Nov 27 2007, 08:10 PM
QUOTE (selina @ Nov 13 2007, 04:59 PM)
about the power shifting to the east, there is certainly that possibility in the near future and well, im happy for it since im asian (chinese actually) and its quite a natural tendency for me to be a bit eastern-biased. lol. also,i find the world to be very west-centered. Most ideas were built from the western philosophy and ideals and while i do not, in any way, disapprove of it (im very western for a native asian, and i like western culture better), I just think its time for the east to experience some form of dominance in the course of world history.
I wonder if this new age of globalization will erase the boundaries between east and west? I agree that ideas and philosophy of western culture are what run the world now, in fact, those of us born in the west are for the most part completely unaware that our philosophies and ideas are based on anything, we just have them as so. This is how it is. We are ignorant of our own makeup and history (back to Outsourced, this is one of the main tenets of the movie, that the Westerners are not aware that their way of doing things is Western, yet the Easterners are very aware of their culture, history, and placement within the global idea system).
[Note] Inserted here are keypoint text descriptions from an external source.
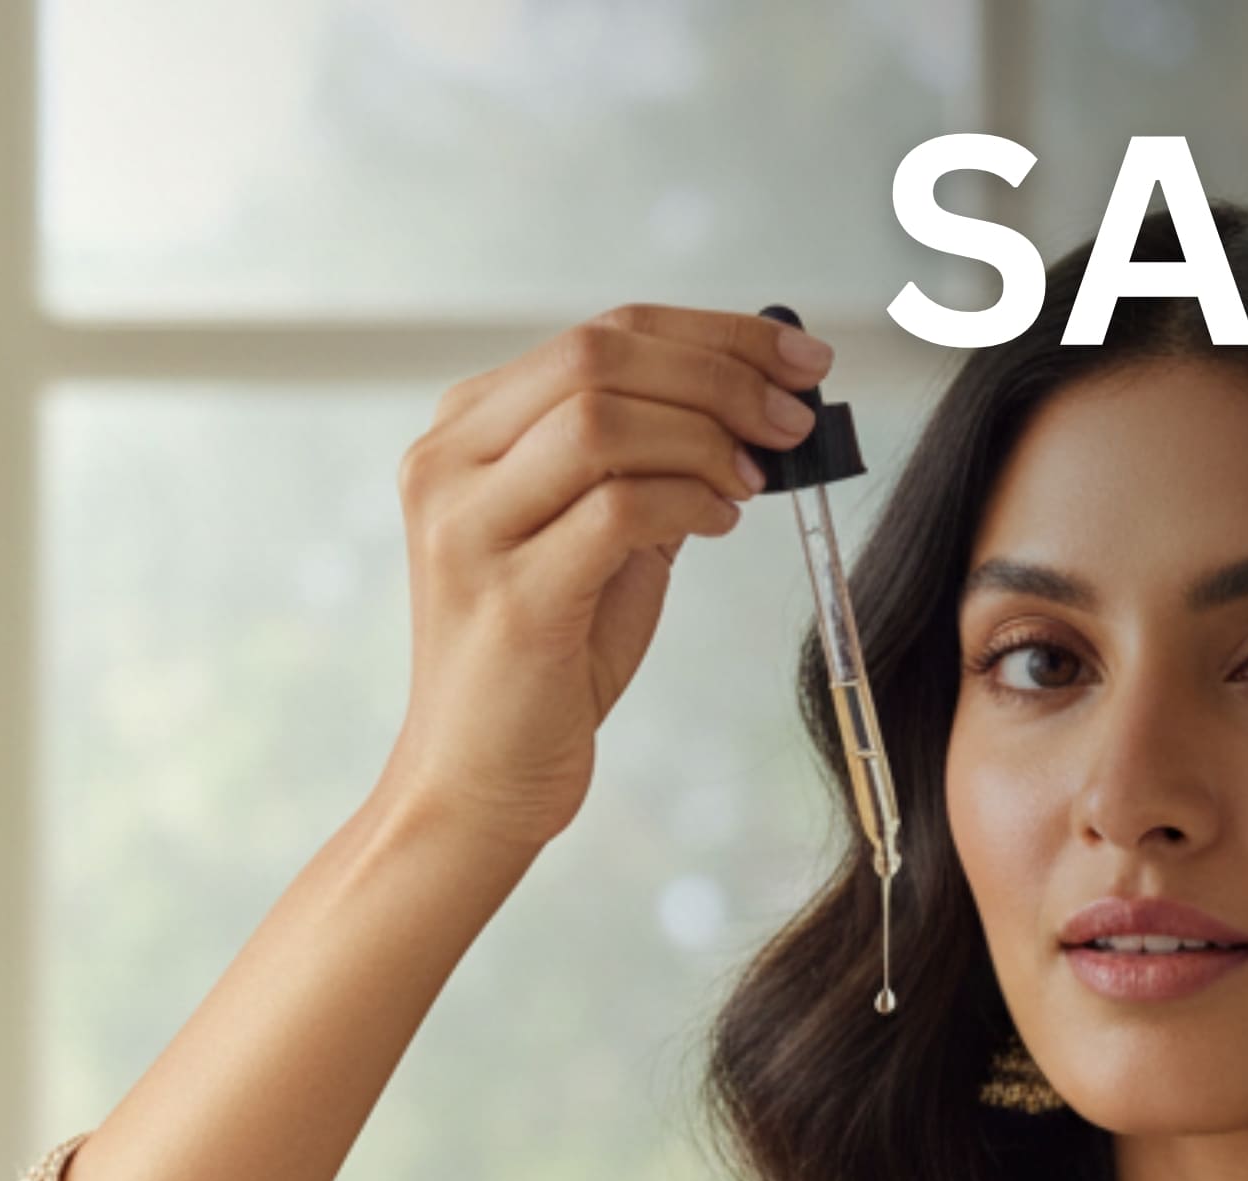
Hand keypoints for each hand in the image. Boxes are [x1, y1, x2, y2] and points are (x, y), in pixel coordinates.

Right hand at [377, 304, 827, 852]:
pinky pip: (617, 510)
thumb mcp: (598, 544)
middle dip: (720, 374)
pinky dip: (689, 504)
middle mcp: (449, 463)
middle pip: (598, 356)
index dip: (712, 332)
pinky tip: (722, 523)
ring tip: (758, 478)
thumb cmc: (545, 667)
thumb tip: (751, 403)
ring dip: (706, 438)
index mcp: (466, 432)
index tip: (798, 358)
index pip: (598, 335)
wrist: (478, 782)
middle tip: (795, 417)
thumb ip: (647, 469)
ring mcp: (469, 528)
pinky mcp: (510, 599)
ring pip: (602, 419)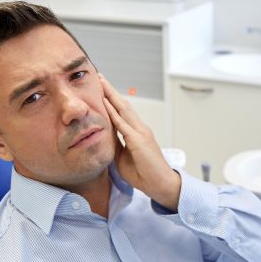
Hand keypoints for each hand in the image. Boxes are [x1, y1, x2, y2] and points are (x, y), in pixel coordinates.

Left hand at [100, 74, 180, 209]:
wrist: (160, 184)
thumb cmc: (144, 174)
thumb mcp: (123, 158)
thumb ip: (116, 145)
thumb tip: (104, 138)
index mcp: (137, 132)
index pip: (122, 112)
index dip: (112, 99)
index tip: (102, 88)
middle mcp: (140, 128)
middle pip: (123, 105)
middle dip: (111, 91)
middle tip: (100, 77)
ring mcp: (141, 133)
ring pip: (124, 109)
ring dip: (112, 95)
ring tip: (102, 83)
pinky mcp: (139, 141)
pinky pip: (123, 124)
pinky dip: (113, 113)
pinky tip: (106, 103)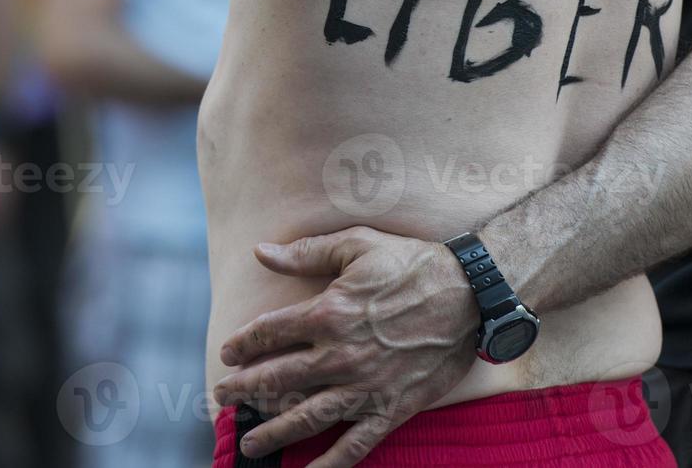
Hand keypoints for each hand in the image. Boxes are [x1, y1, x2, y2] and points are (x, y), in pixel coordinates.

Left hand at [213, 227, 478, 467]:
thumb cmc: (412, 263)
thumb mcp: (357, 244)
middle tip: (222, 398)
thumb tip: (259, 252)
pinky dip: (329, 464)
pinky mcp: (391, 407)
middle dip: (243, 390)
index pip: (268, 334)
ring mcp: (365, 386)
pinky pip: (355, 444)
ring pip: (305, 417)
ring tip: (249, 442)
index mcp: (327, 313)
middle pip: (276, 380)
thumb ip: (306, 252)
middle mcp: (339, 355)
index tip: (228, 352)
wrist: (470, 294)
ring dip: (272, 432)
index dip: (242, 344)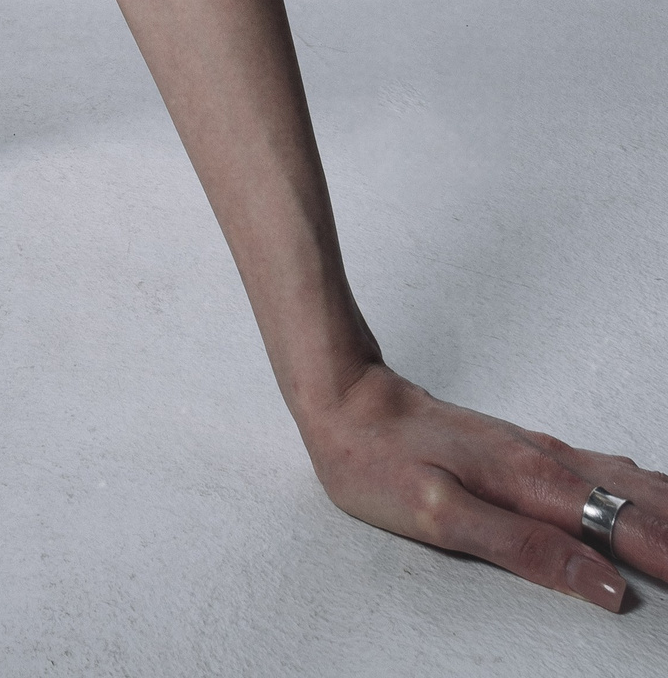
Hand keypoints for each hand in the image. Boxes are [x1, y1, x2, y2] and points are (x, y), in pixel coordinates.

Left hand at [303, 361, 664, 611]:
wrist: (345, 399)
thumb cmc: (379, 461)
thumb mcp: (441, 517)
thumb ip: (524, 548)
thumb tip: (604, 583)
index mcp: (533, 483)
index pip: (626, 527)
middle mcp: (546, 462)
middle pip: (639, 502)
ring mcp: (538, 453)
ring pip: (626, 483)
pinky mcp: (524, 450)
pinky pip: (603, 470)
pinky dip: (642, 491)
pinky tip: (651, 496)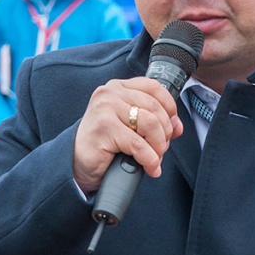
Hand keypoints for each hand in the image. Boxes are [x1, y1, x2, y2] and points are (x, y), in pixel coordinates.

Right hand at [72, 77, 183, 193]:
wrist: (76, 163)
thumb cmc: (104, 143)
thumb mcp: (131, 126)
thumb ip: (154, 121)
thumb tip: (178, 126)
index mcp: (118, 87)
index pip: (154, 87)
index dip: (170, 107)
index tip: (172, 126)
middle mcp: (110, 93)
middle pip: (155, 108)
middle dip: (165, 133)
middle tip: (162, 149)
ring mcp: (105, 108)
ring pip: (150, 124)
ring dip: (159, 146)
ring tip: (155, 158)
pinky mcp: (104, 128)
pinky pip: (139, 144)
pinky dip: (150, 159)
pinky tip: (150, 168)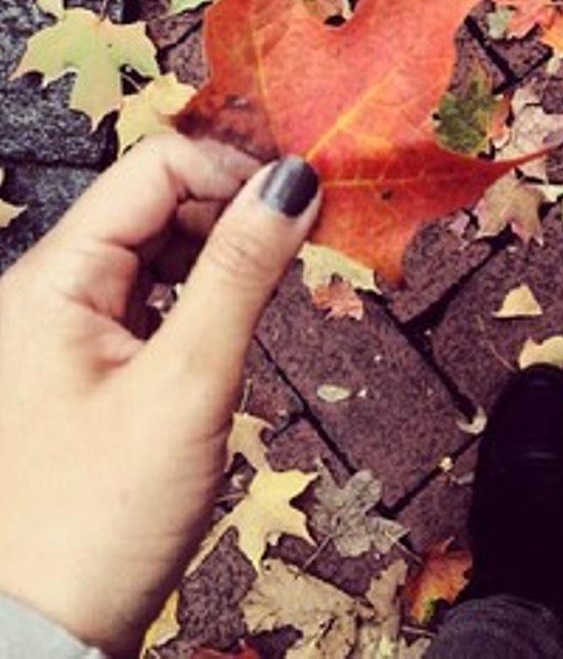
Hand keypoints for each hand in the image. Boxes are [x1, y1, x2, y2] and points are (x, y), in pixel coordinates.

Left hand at [0, 134, 319, 656]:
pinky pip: (158, 296)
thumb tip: (292, 181)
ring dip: (225, 252)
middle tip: (298, 252)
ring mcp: (71, 327)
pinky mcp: (94, 364)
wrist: (46, 634)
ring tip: (274, 287)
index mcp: (54, 278)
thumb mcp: (187, 383)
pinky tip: (239, 319)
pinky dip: (206, 293)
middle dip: (234, 210)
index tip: (299, 208)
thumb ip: (241, 271)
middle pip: (158, 201)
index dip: (232, 173)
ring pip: (163, 247)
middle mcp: (55, 289)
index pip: (155, 168)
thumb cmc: (100, 517)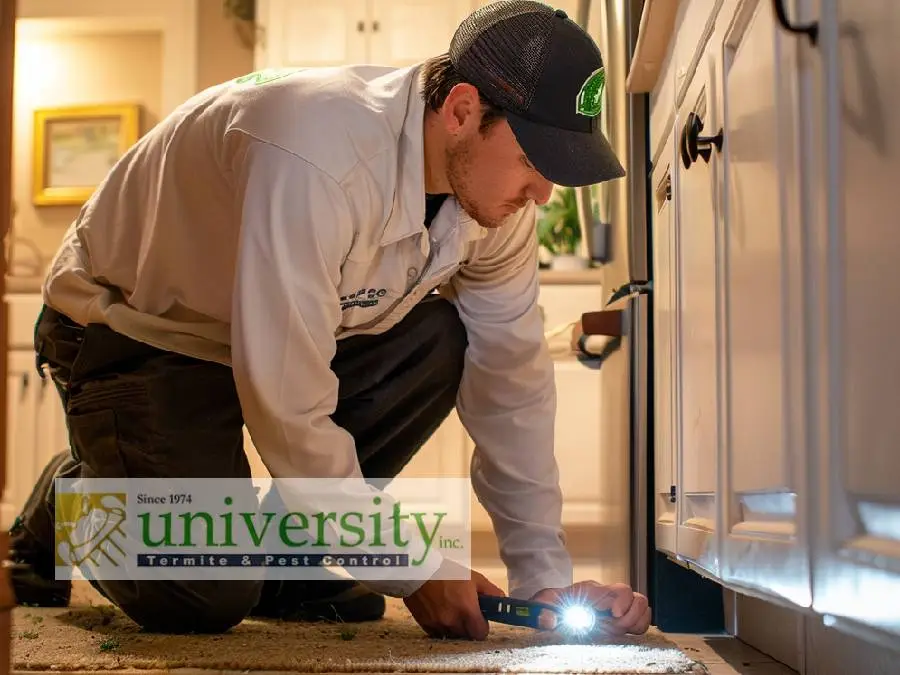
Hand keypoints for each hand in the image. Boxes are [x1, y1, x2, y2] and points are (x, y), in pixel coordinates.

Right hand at [403, 562, 504, 640]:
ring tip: (450, 609)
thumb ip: (491, 591)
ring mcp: (438, 626)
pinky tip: (438, 612)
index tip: (479, 618)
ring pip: (452, 635)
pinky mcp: (425, 626)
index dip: (482, 626)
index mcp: (468, 611)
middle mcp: (453, 622)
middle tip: (465, 611)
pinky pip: (438, 633)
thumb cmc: (448, 572)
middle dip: (468, 626)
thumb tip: (502, 601)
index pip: (481, 634)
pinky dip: (441, 626)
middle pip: (467, 636)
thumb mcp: (473, 577)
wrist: (417, 570)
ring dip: (454, 627)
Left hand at [530, 581, 650, 636]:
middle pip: (633, 595)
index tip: (614, 615)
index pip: (618, 590)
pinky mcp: (621, 615)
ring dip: (634, 621)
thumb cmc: (552, 604)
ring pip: (641, 604)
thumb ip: (544, 611)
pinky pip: (641, 616)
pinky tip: (623, 632)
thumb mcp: (543, 605)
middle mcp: (607, 594)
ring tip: (617, 630)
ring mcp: (616, 604)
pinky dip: (638, 625)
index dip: (621, 603)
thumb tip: (549, 620)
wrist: (554, 604)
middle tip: (614, 627)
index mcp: (592, 590)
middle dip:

I also see people from the east adopting Western ways of being, and people from the west reaching out for zen, Buddhism, feng-shui... so I think eventually we will recreate the dynamic of ideas to something a little less polar, or at least I hope so.
Nov 30 2007, 01:34 PM
QUOTE (Wiseacre @ Nov 27 2007, 08:10 PM)
so I think eventually we will recreate the dynamic of ideas to something a little less polar, or at least I hope so.
i think that will be a much better end, complementing rather than competing. i do hope so too.